Quick Takes: Computer-Made

As computer programs continue to replace a great deal of content in various sectors of the media such as news and music, the implications for artistic expression remain uncertain for the future.

Computer Programs Have Covertly Substituted the Material of Musical Artists With Algorithms

This is an age when one simply does not need emotion or human creativity to craft music. While some technological advancements have improved our standards of living significantly, others have lowered our expectations for originality within the arts. Since the beginning of pop music, it is clear that mainstream artists have been carefully crafted as corporate products. But now they are being far too blunt — and even shameful — by substituting lifeless computers for human creativity in the artistic process.

For instance, look at Japan’s very own Hatsune Miku — a computer program which masquerades as a pop star. For a country to produce both this and someone as real as Ayumi Hamasaki in the same generation is perplexing. The former is an inauthentic, unsatisfying robotic-sounding mess of a creation. She isn’t even a real person, yet she has continued to be eerily marketed as some sort of sensational android.

On the other hand, Hamasaki is everything Miku is not. Hamasaki has frequently eschewed her music as a consumerist product, writes her own lyrics and produces her own music. One can feel honesty and integrity in her works.
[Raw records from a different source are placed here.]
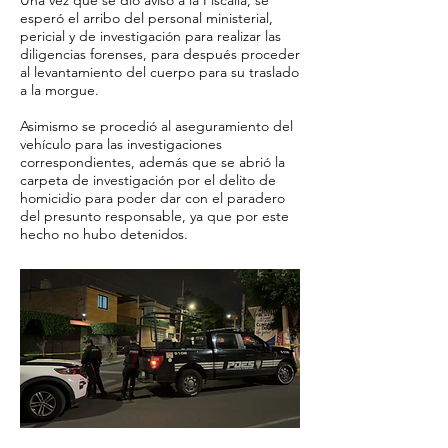
Una vez que se dió aviso a la Fiscalía, se
esperó el arribo del personal ministerial,
pericial y de investigación para realizar las
diligencias forenses, para después proceder
al levantamiento del cuerpo para su traslado
a la morgue.
Asimismo se procedió al aseguramiento del
vehículo para las investigaciones
correspondientes, además que se abrió la
carpeta de investigación por el delito de
homicidio para poder dar con el paradero
del presunto responsable, ya que por este
hecho no hubo detenidos.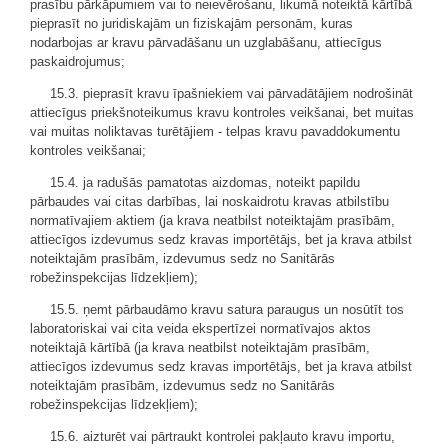
prasību pārkāpumiem vai to neievērošanu, likumā noteiktā kārtībā
pieprasīt no juridiskajām un fiziskajām personām, kuras
nodarbojas ar kravu pārvadāšanu un uzglabāšanu, attiecīgus
paskaidrojumus;
15.3. pieprasīt kravu īpašniekiem vai pārvadātājiem nodrošināt
attiecīgus priekšnoteikumus kravu kontroles veikšanai, bet muitas
vai muitas noliktavas turētājiem - telpas kravu pavaddokumentu
kontroles veikšanai;
15.4. ja radušās pamatotas aizdomas, noteikt papildu
pārbaudes vai citas darbības, lai noskaidrotu kravas atbilstību
normatīvajiem aktiem (ja krava neatbilst noteiktajām prasībām,
attiecīgos izdevumus sedz kravas importētājs, bet ja krava atbilst
noteiktajām prasībām, izdevumus sedz no Sanitārās
robežinspekcijas līdzekļiem);
15.5. ņemt pārbaudāmo kravu satura paraugus un nosūtīt tos
laboratoriskai vai cita veida ekspertīzei normatīvajos aktos
noteiktajā kārtībā (ja krava neatbilst noteiktajām prasībām,
attiecīgos izdevumus sedz kravas importētājs, bet ja krava atbilst
noteiktajām prasībām, izdevumus sedz no Sanitārās
robežinspekcijas līdzekļiem);
15.6. aizturēt vai pārtraukt kontrolei pakļauto kravu importu,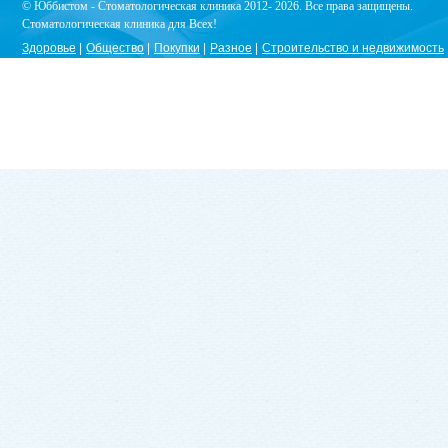
© Юббистом - Стоматологическая клиника 2012- 2026. Все права защищены.
Стоматологическая клиника для Всех!
Здоровье
Общество
Покупки
Разное
Строительство и недвижимость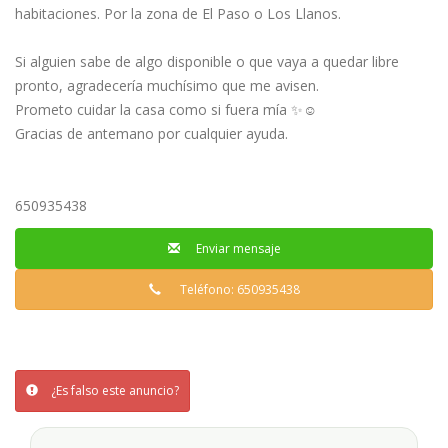
habitaciones. Por la zona de El Paso o Los Llanos.
Si alguien sabe de algo disponible o que vaya a quedar libre
pronto, agradecería muchísimo que me avisen.
Prometo cuidar la casa como si fuera mía ✨☺️
Gracias de antemano por cualquier ayuda.
650935438
Enviar mensaje
Teléfono: 650935438
¿Es falso este anuncio?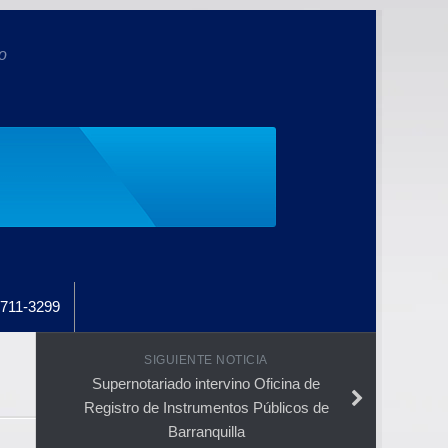
o
711-3299
SIGUIENTE NOTICIA
Supernotariado intervino Oficina de
Registro de Instrumentos Públicos de
Barranquilla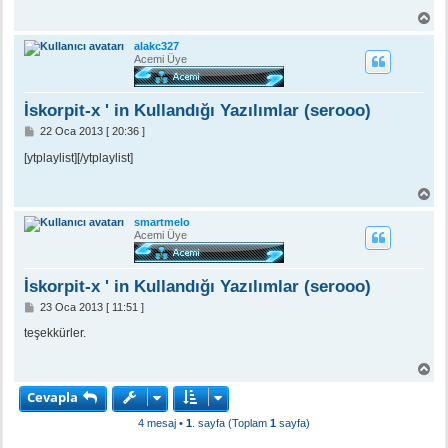
j
B
a
ş
alakc327
a
Acemi Üye
d
ö
n
İskorpit-x ' in Kullandığı Yazılımlar (serooo)
M
22 Oca 2013 [ 20:36 ]
e
s
[ytplaylist][/ytplaylist]
a
j
B
a
ş
smartmelo
a
Acemi Üye
d
ö
n
İskorpit-x ' in Kullandığı Yazılımlar (serooo)
M
23 Oca 2013 [ 11:51 ]
e
s
teşekkürler.
a
j
B
a
Cevapla
ş
a
4 mesaj •
1
. sayfa (Toplam
1
sayfa)
d
ö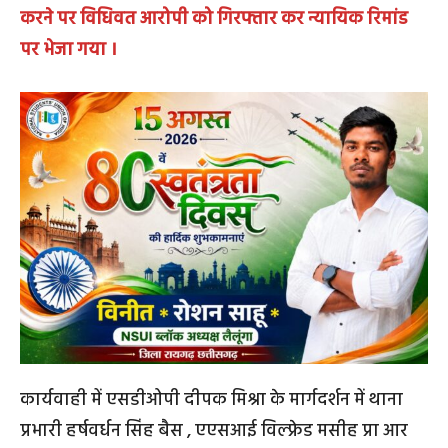
करने पर विधिवत आरोपी को गिरफ्तार कर न्यायिक रिमांड
पर भेजा गया ।
कार्यवाही में एसडीओपी दीपक मिश्रा के मार्गदर्शन में थाना
प्रभारी हर्षवर्धन सिंह बैस , एएसआई विल्फ्रेड मसीह प्रा आर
This cannot be said about the so-called music churned out by Miku’s algorithm.

Unfortunately, the increasing presence of computer-generated artistic content is not just a pop music phenomenon. The rock world has also seen some of its heroes descend into a pit of uninspired mediocrity when human talent is replaced by the cold hand of the machine.

In the early ‘80s, guitar virtuoso Frank Zappa found himself fed up with actual people and began to produce studio albums featuring the Synclavier, a synthesizer with the ability to play computer-programmed compositions. The most famous album of this soulless era — Jazz from Hell — is without expression, dull and quite frankly a soul-sucking experience.

UCSD students might very well live to see a brave new musical world dominated by machines in place of the human experience. Thankfully, history has produced hundreds of years of genuine music to look back on and appreciate.

—  JORDAN UTLEY-THOMSON Staff Writer

Machine Generated News Articles Allow Information To Be Filtered By Computers Instead of People

The Associated Press and Comcast Corp. recently partnered up with Automated Insights, a company which uses “natural language processing” to create news stories out of data reports. In addition, these automated machine journalists produce stories in minutes, allowing people to access information about homicides, earthquakes, and other events instantly.

Supporters of this platform argue that automatically-generated news articles save time and ensure logistical accuracy, allowing human journalists to devote more time to interviewing and investigating. While computer algorithms can be designed to produce creative, engaging pieces, they cannot, at this point in time, perform multidimensional investigative work. Therefore, the issue of jobs being replaced by technology is not currently a problem.

According to the Automated Insights website, the Wordsmith technology used by the company writes “exactly what each customer or employee wants — and needs — to read.” However, there is a caveat. Although the company is managed by real people, and articles can be modified by actual reporters, the information being received is ultimately filtered by a computer.

As we all know, algorithms can be easily manipulated and system glitches do happen. Stories written by people reflect the natural biases of writers and editors, but readers expect that because they are also human. Articles compiled by a machine, however, are more likely to be perceived as neutral because a robot doesn’t possess human emotion or reason. Because the content of the article is not written by a person, information people actually “need” might be arbitrarily omitted.

Convenience versus liberty is an issue that has been talked about in recent years with the emergence of increasingly efficient technology. News and information are necessary for the public to make informed choices and to fully participate in society. Altering news propagates a false understanding of reality which people are too busy and distracted to investigate themselves. Thus, supporting these new media which create more convenient or efficient news stories does not necessarily raise awareness of the critical investigative details in public events. As a result, computer-generated articles defeat the purpose of news articles by hindering the drive for deeper analysis.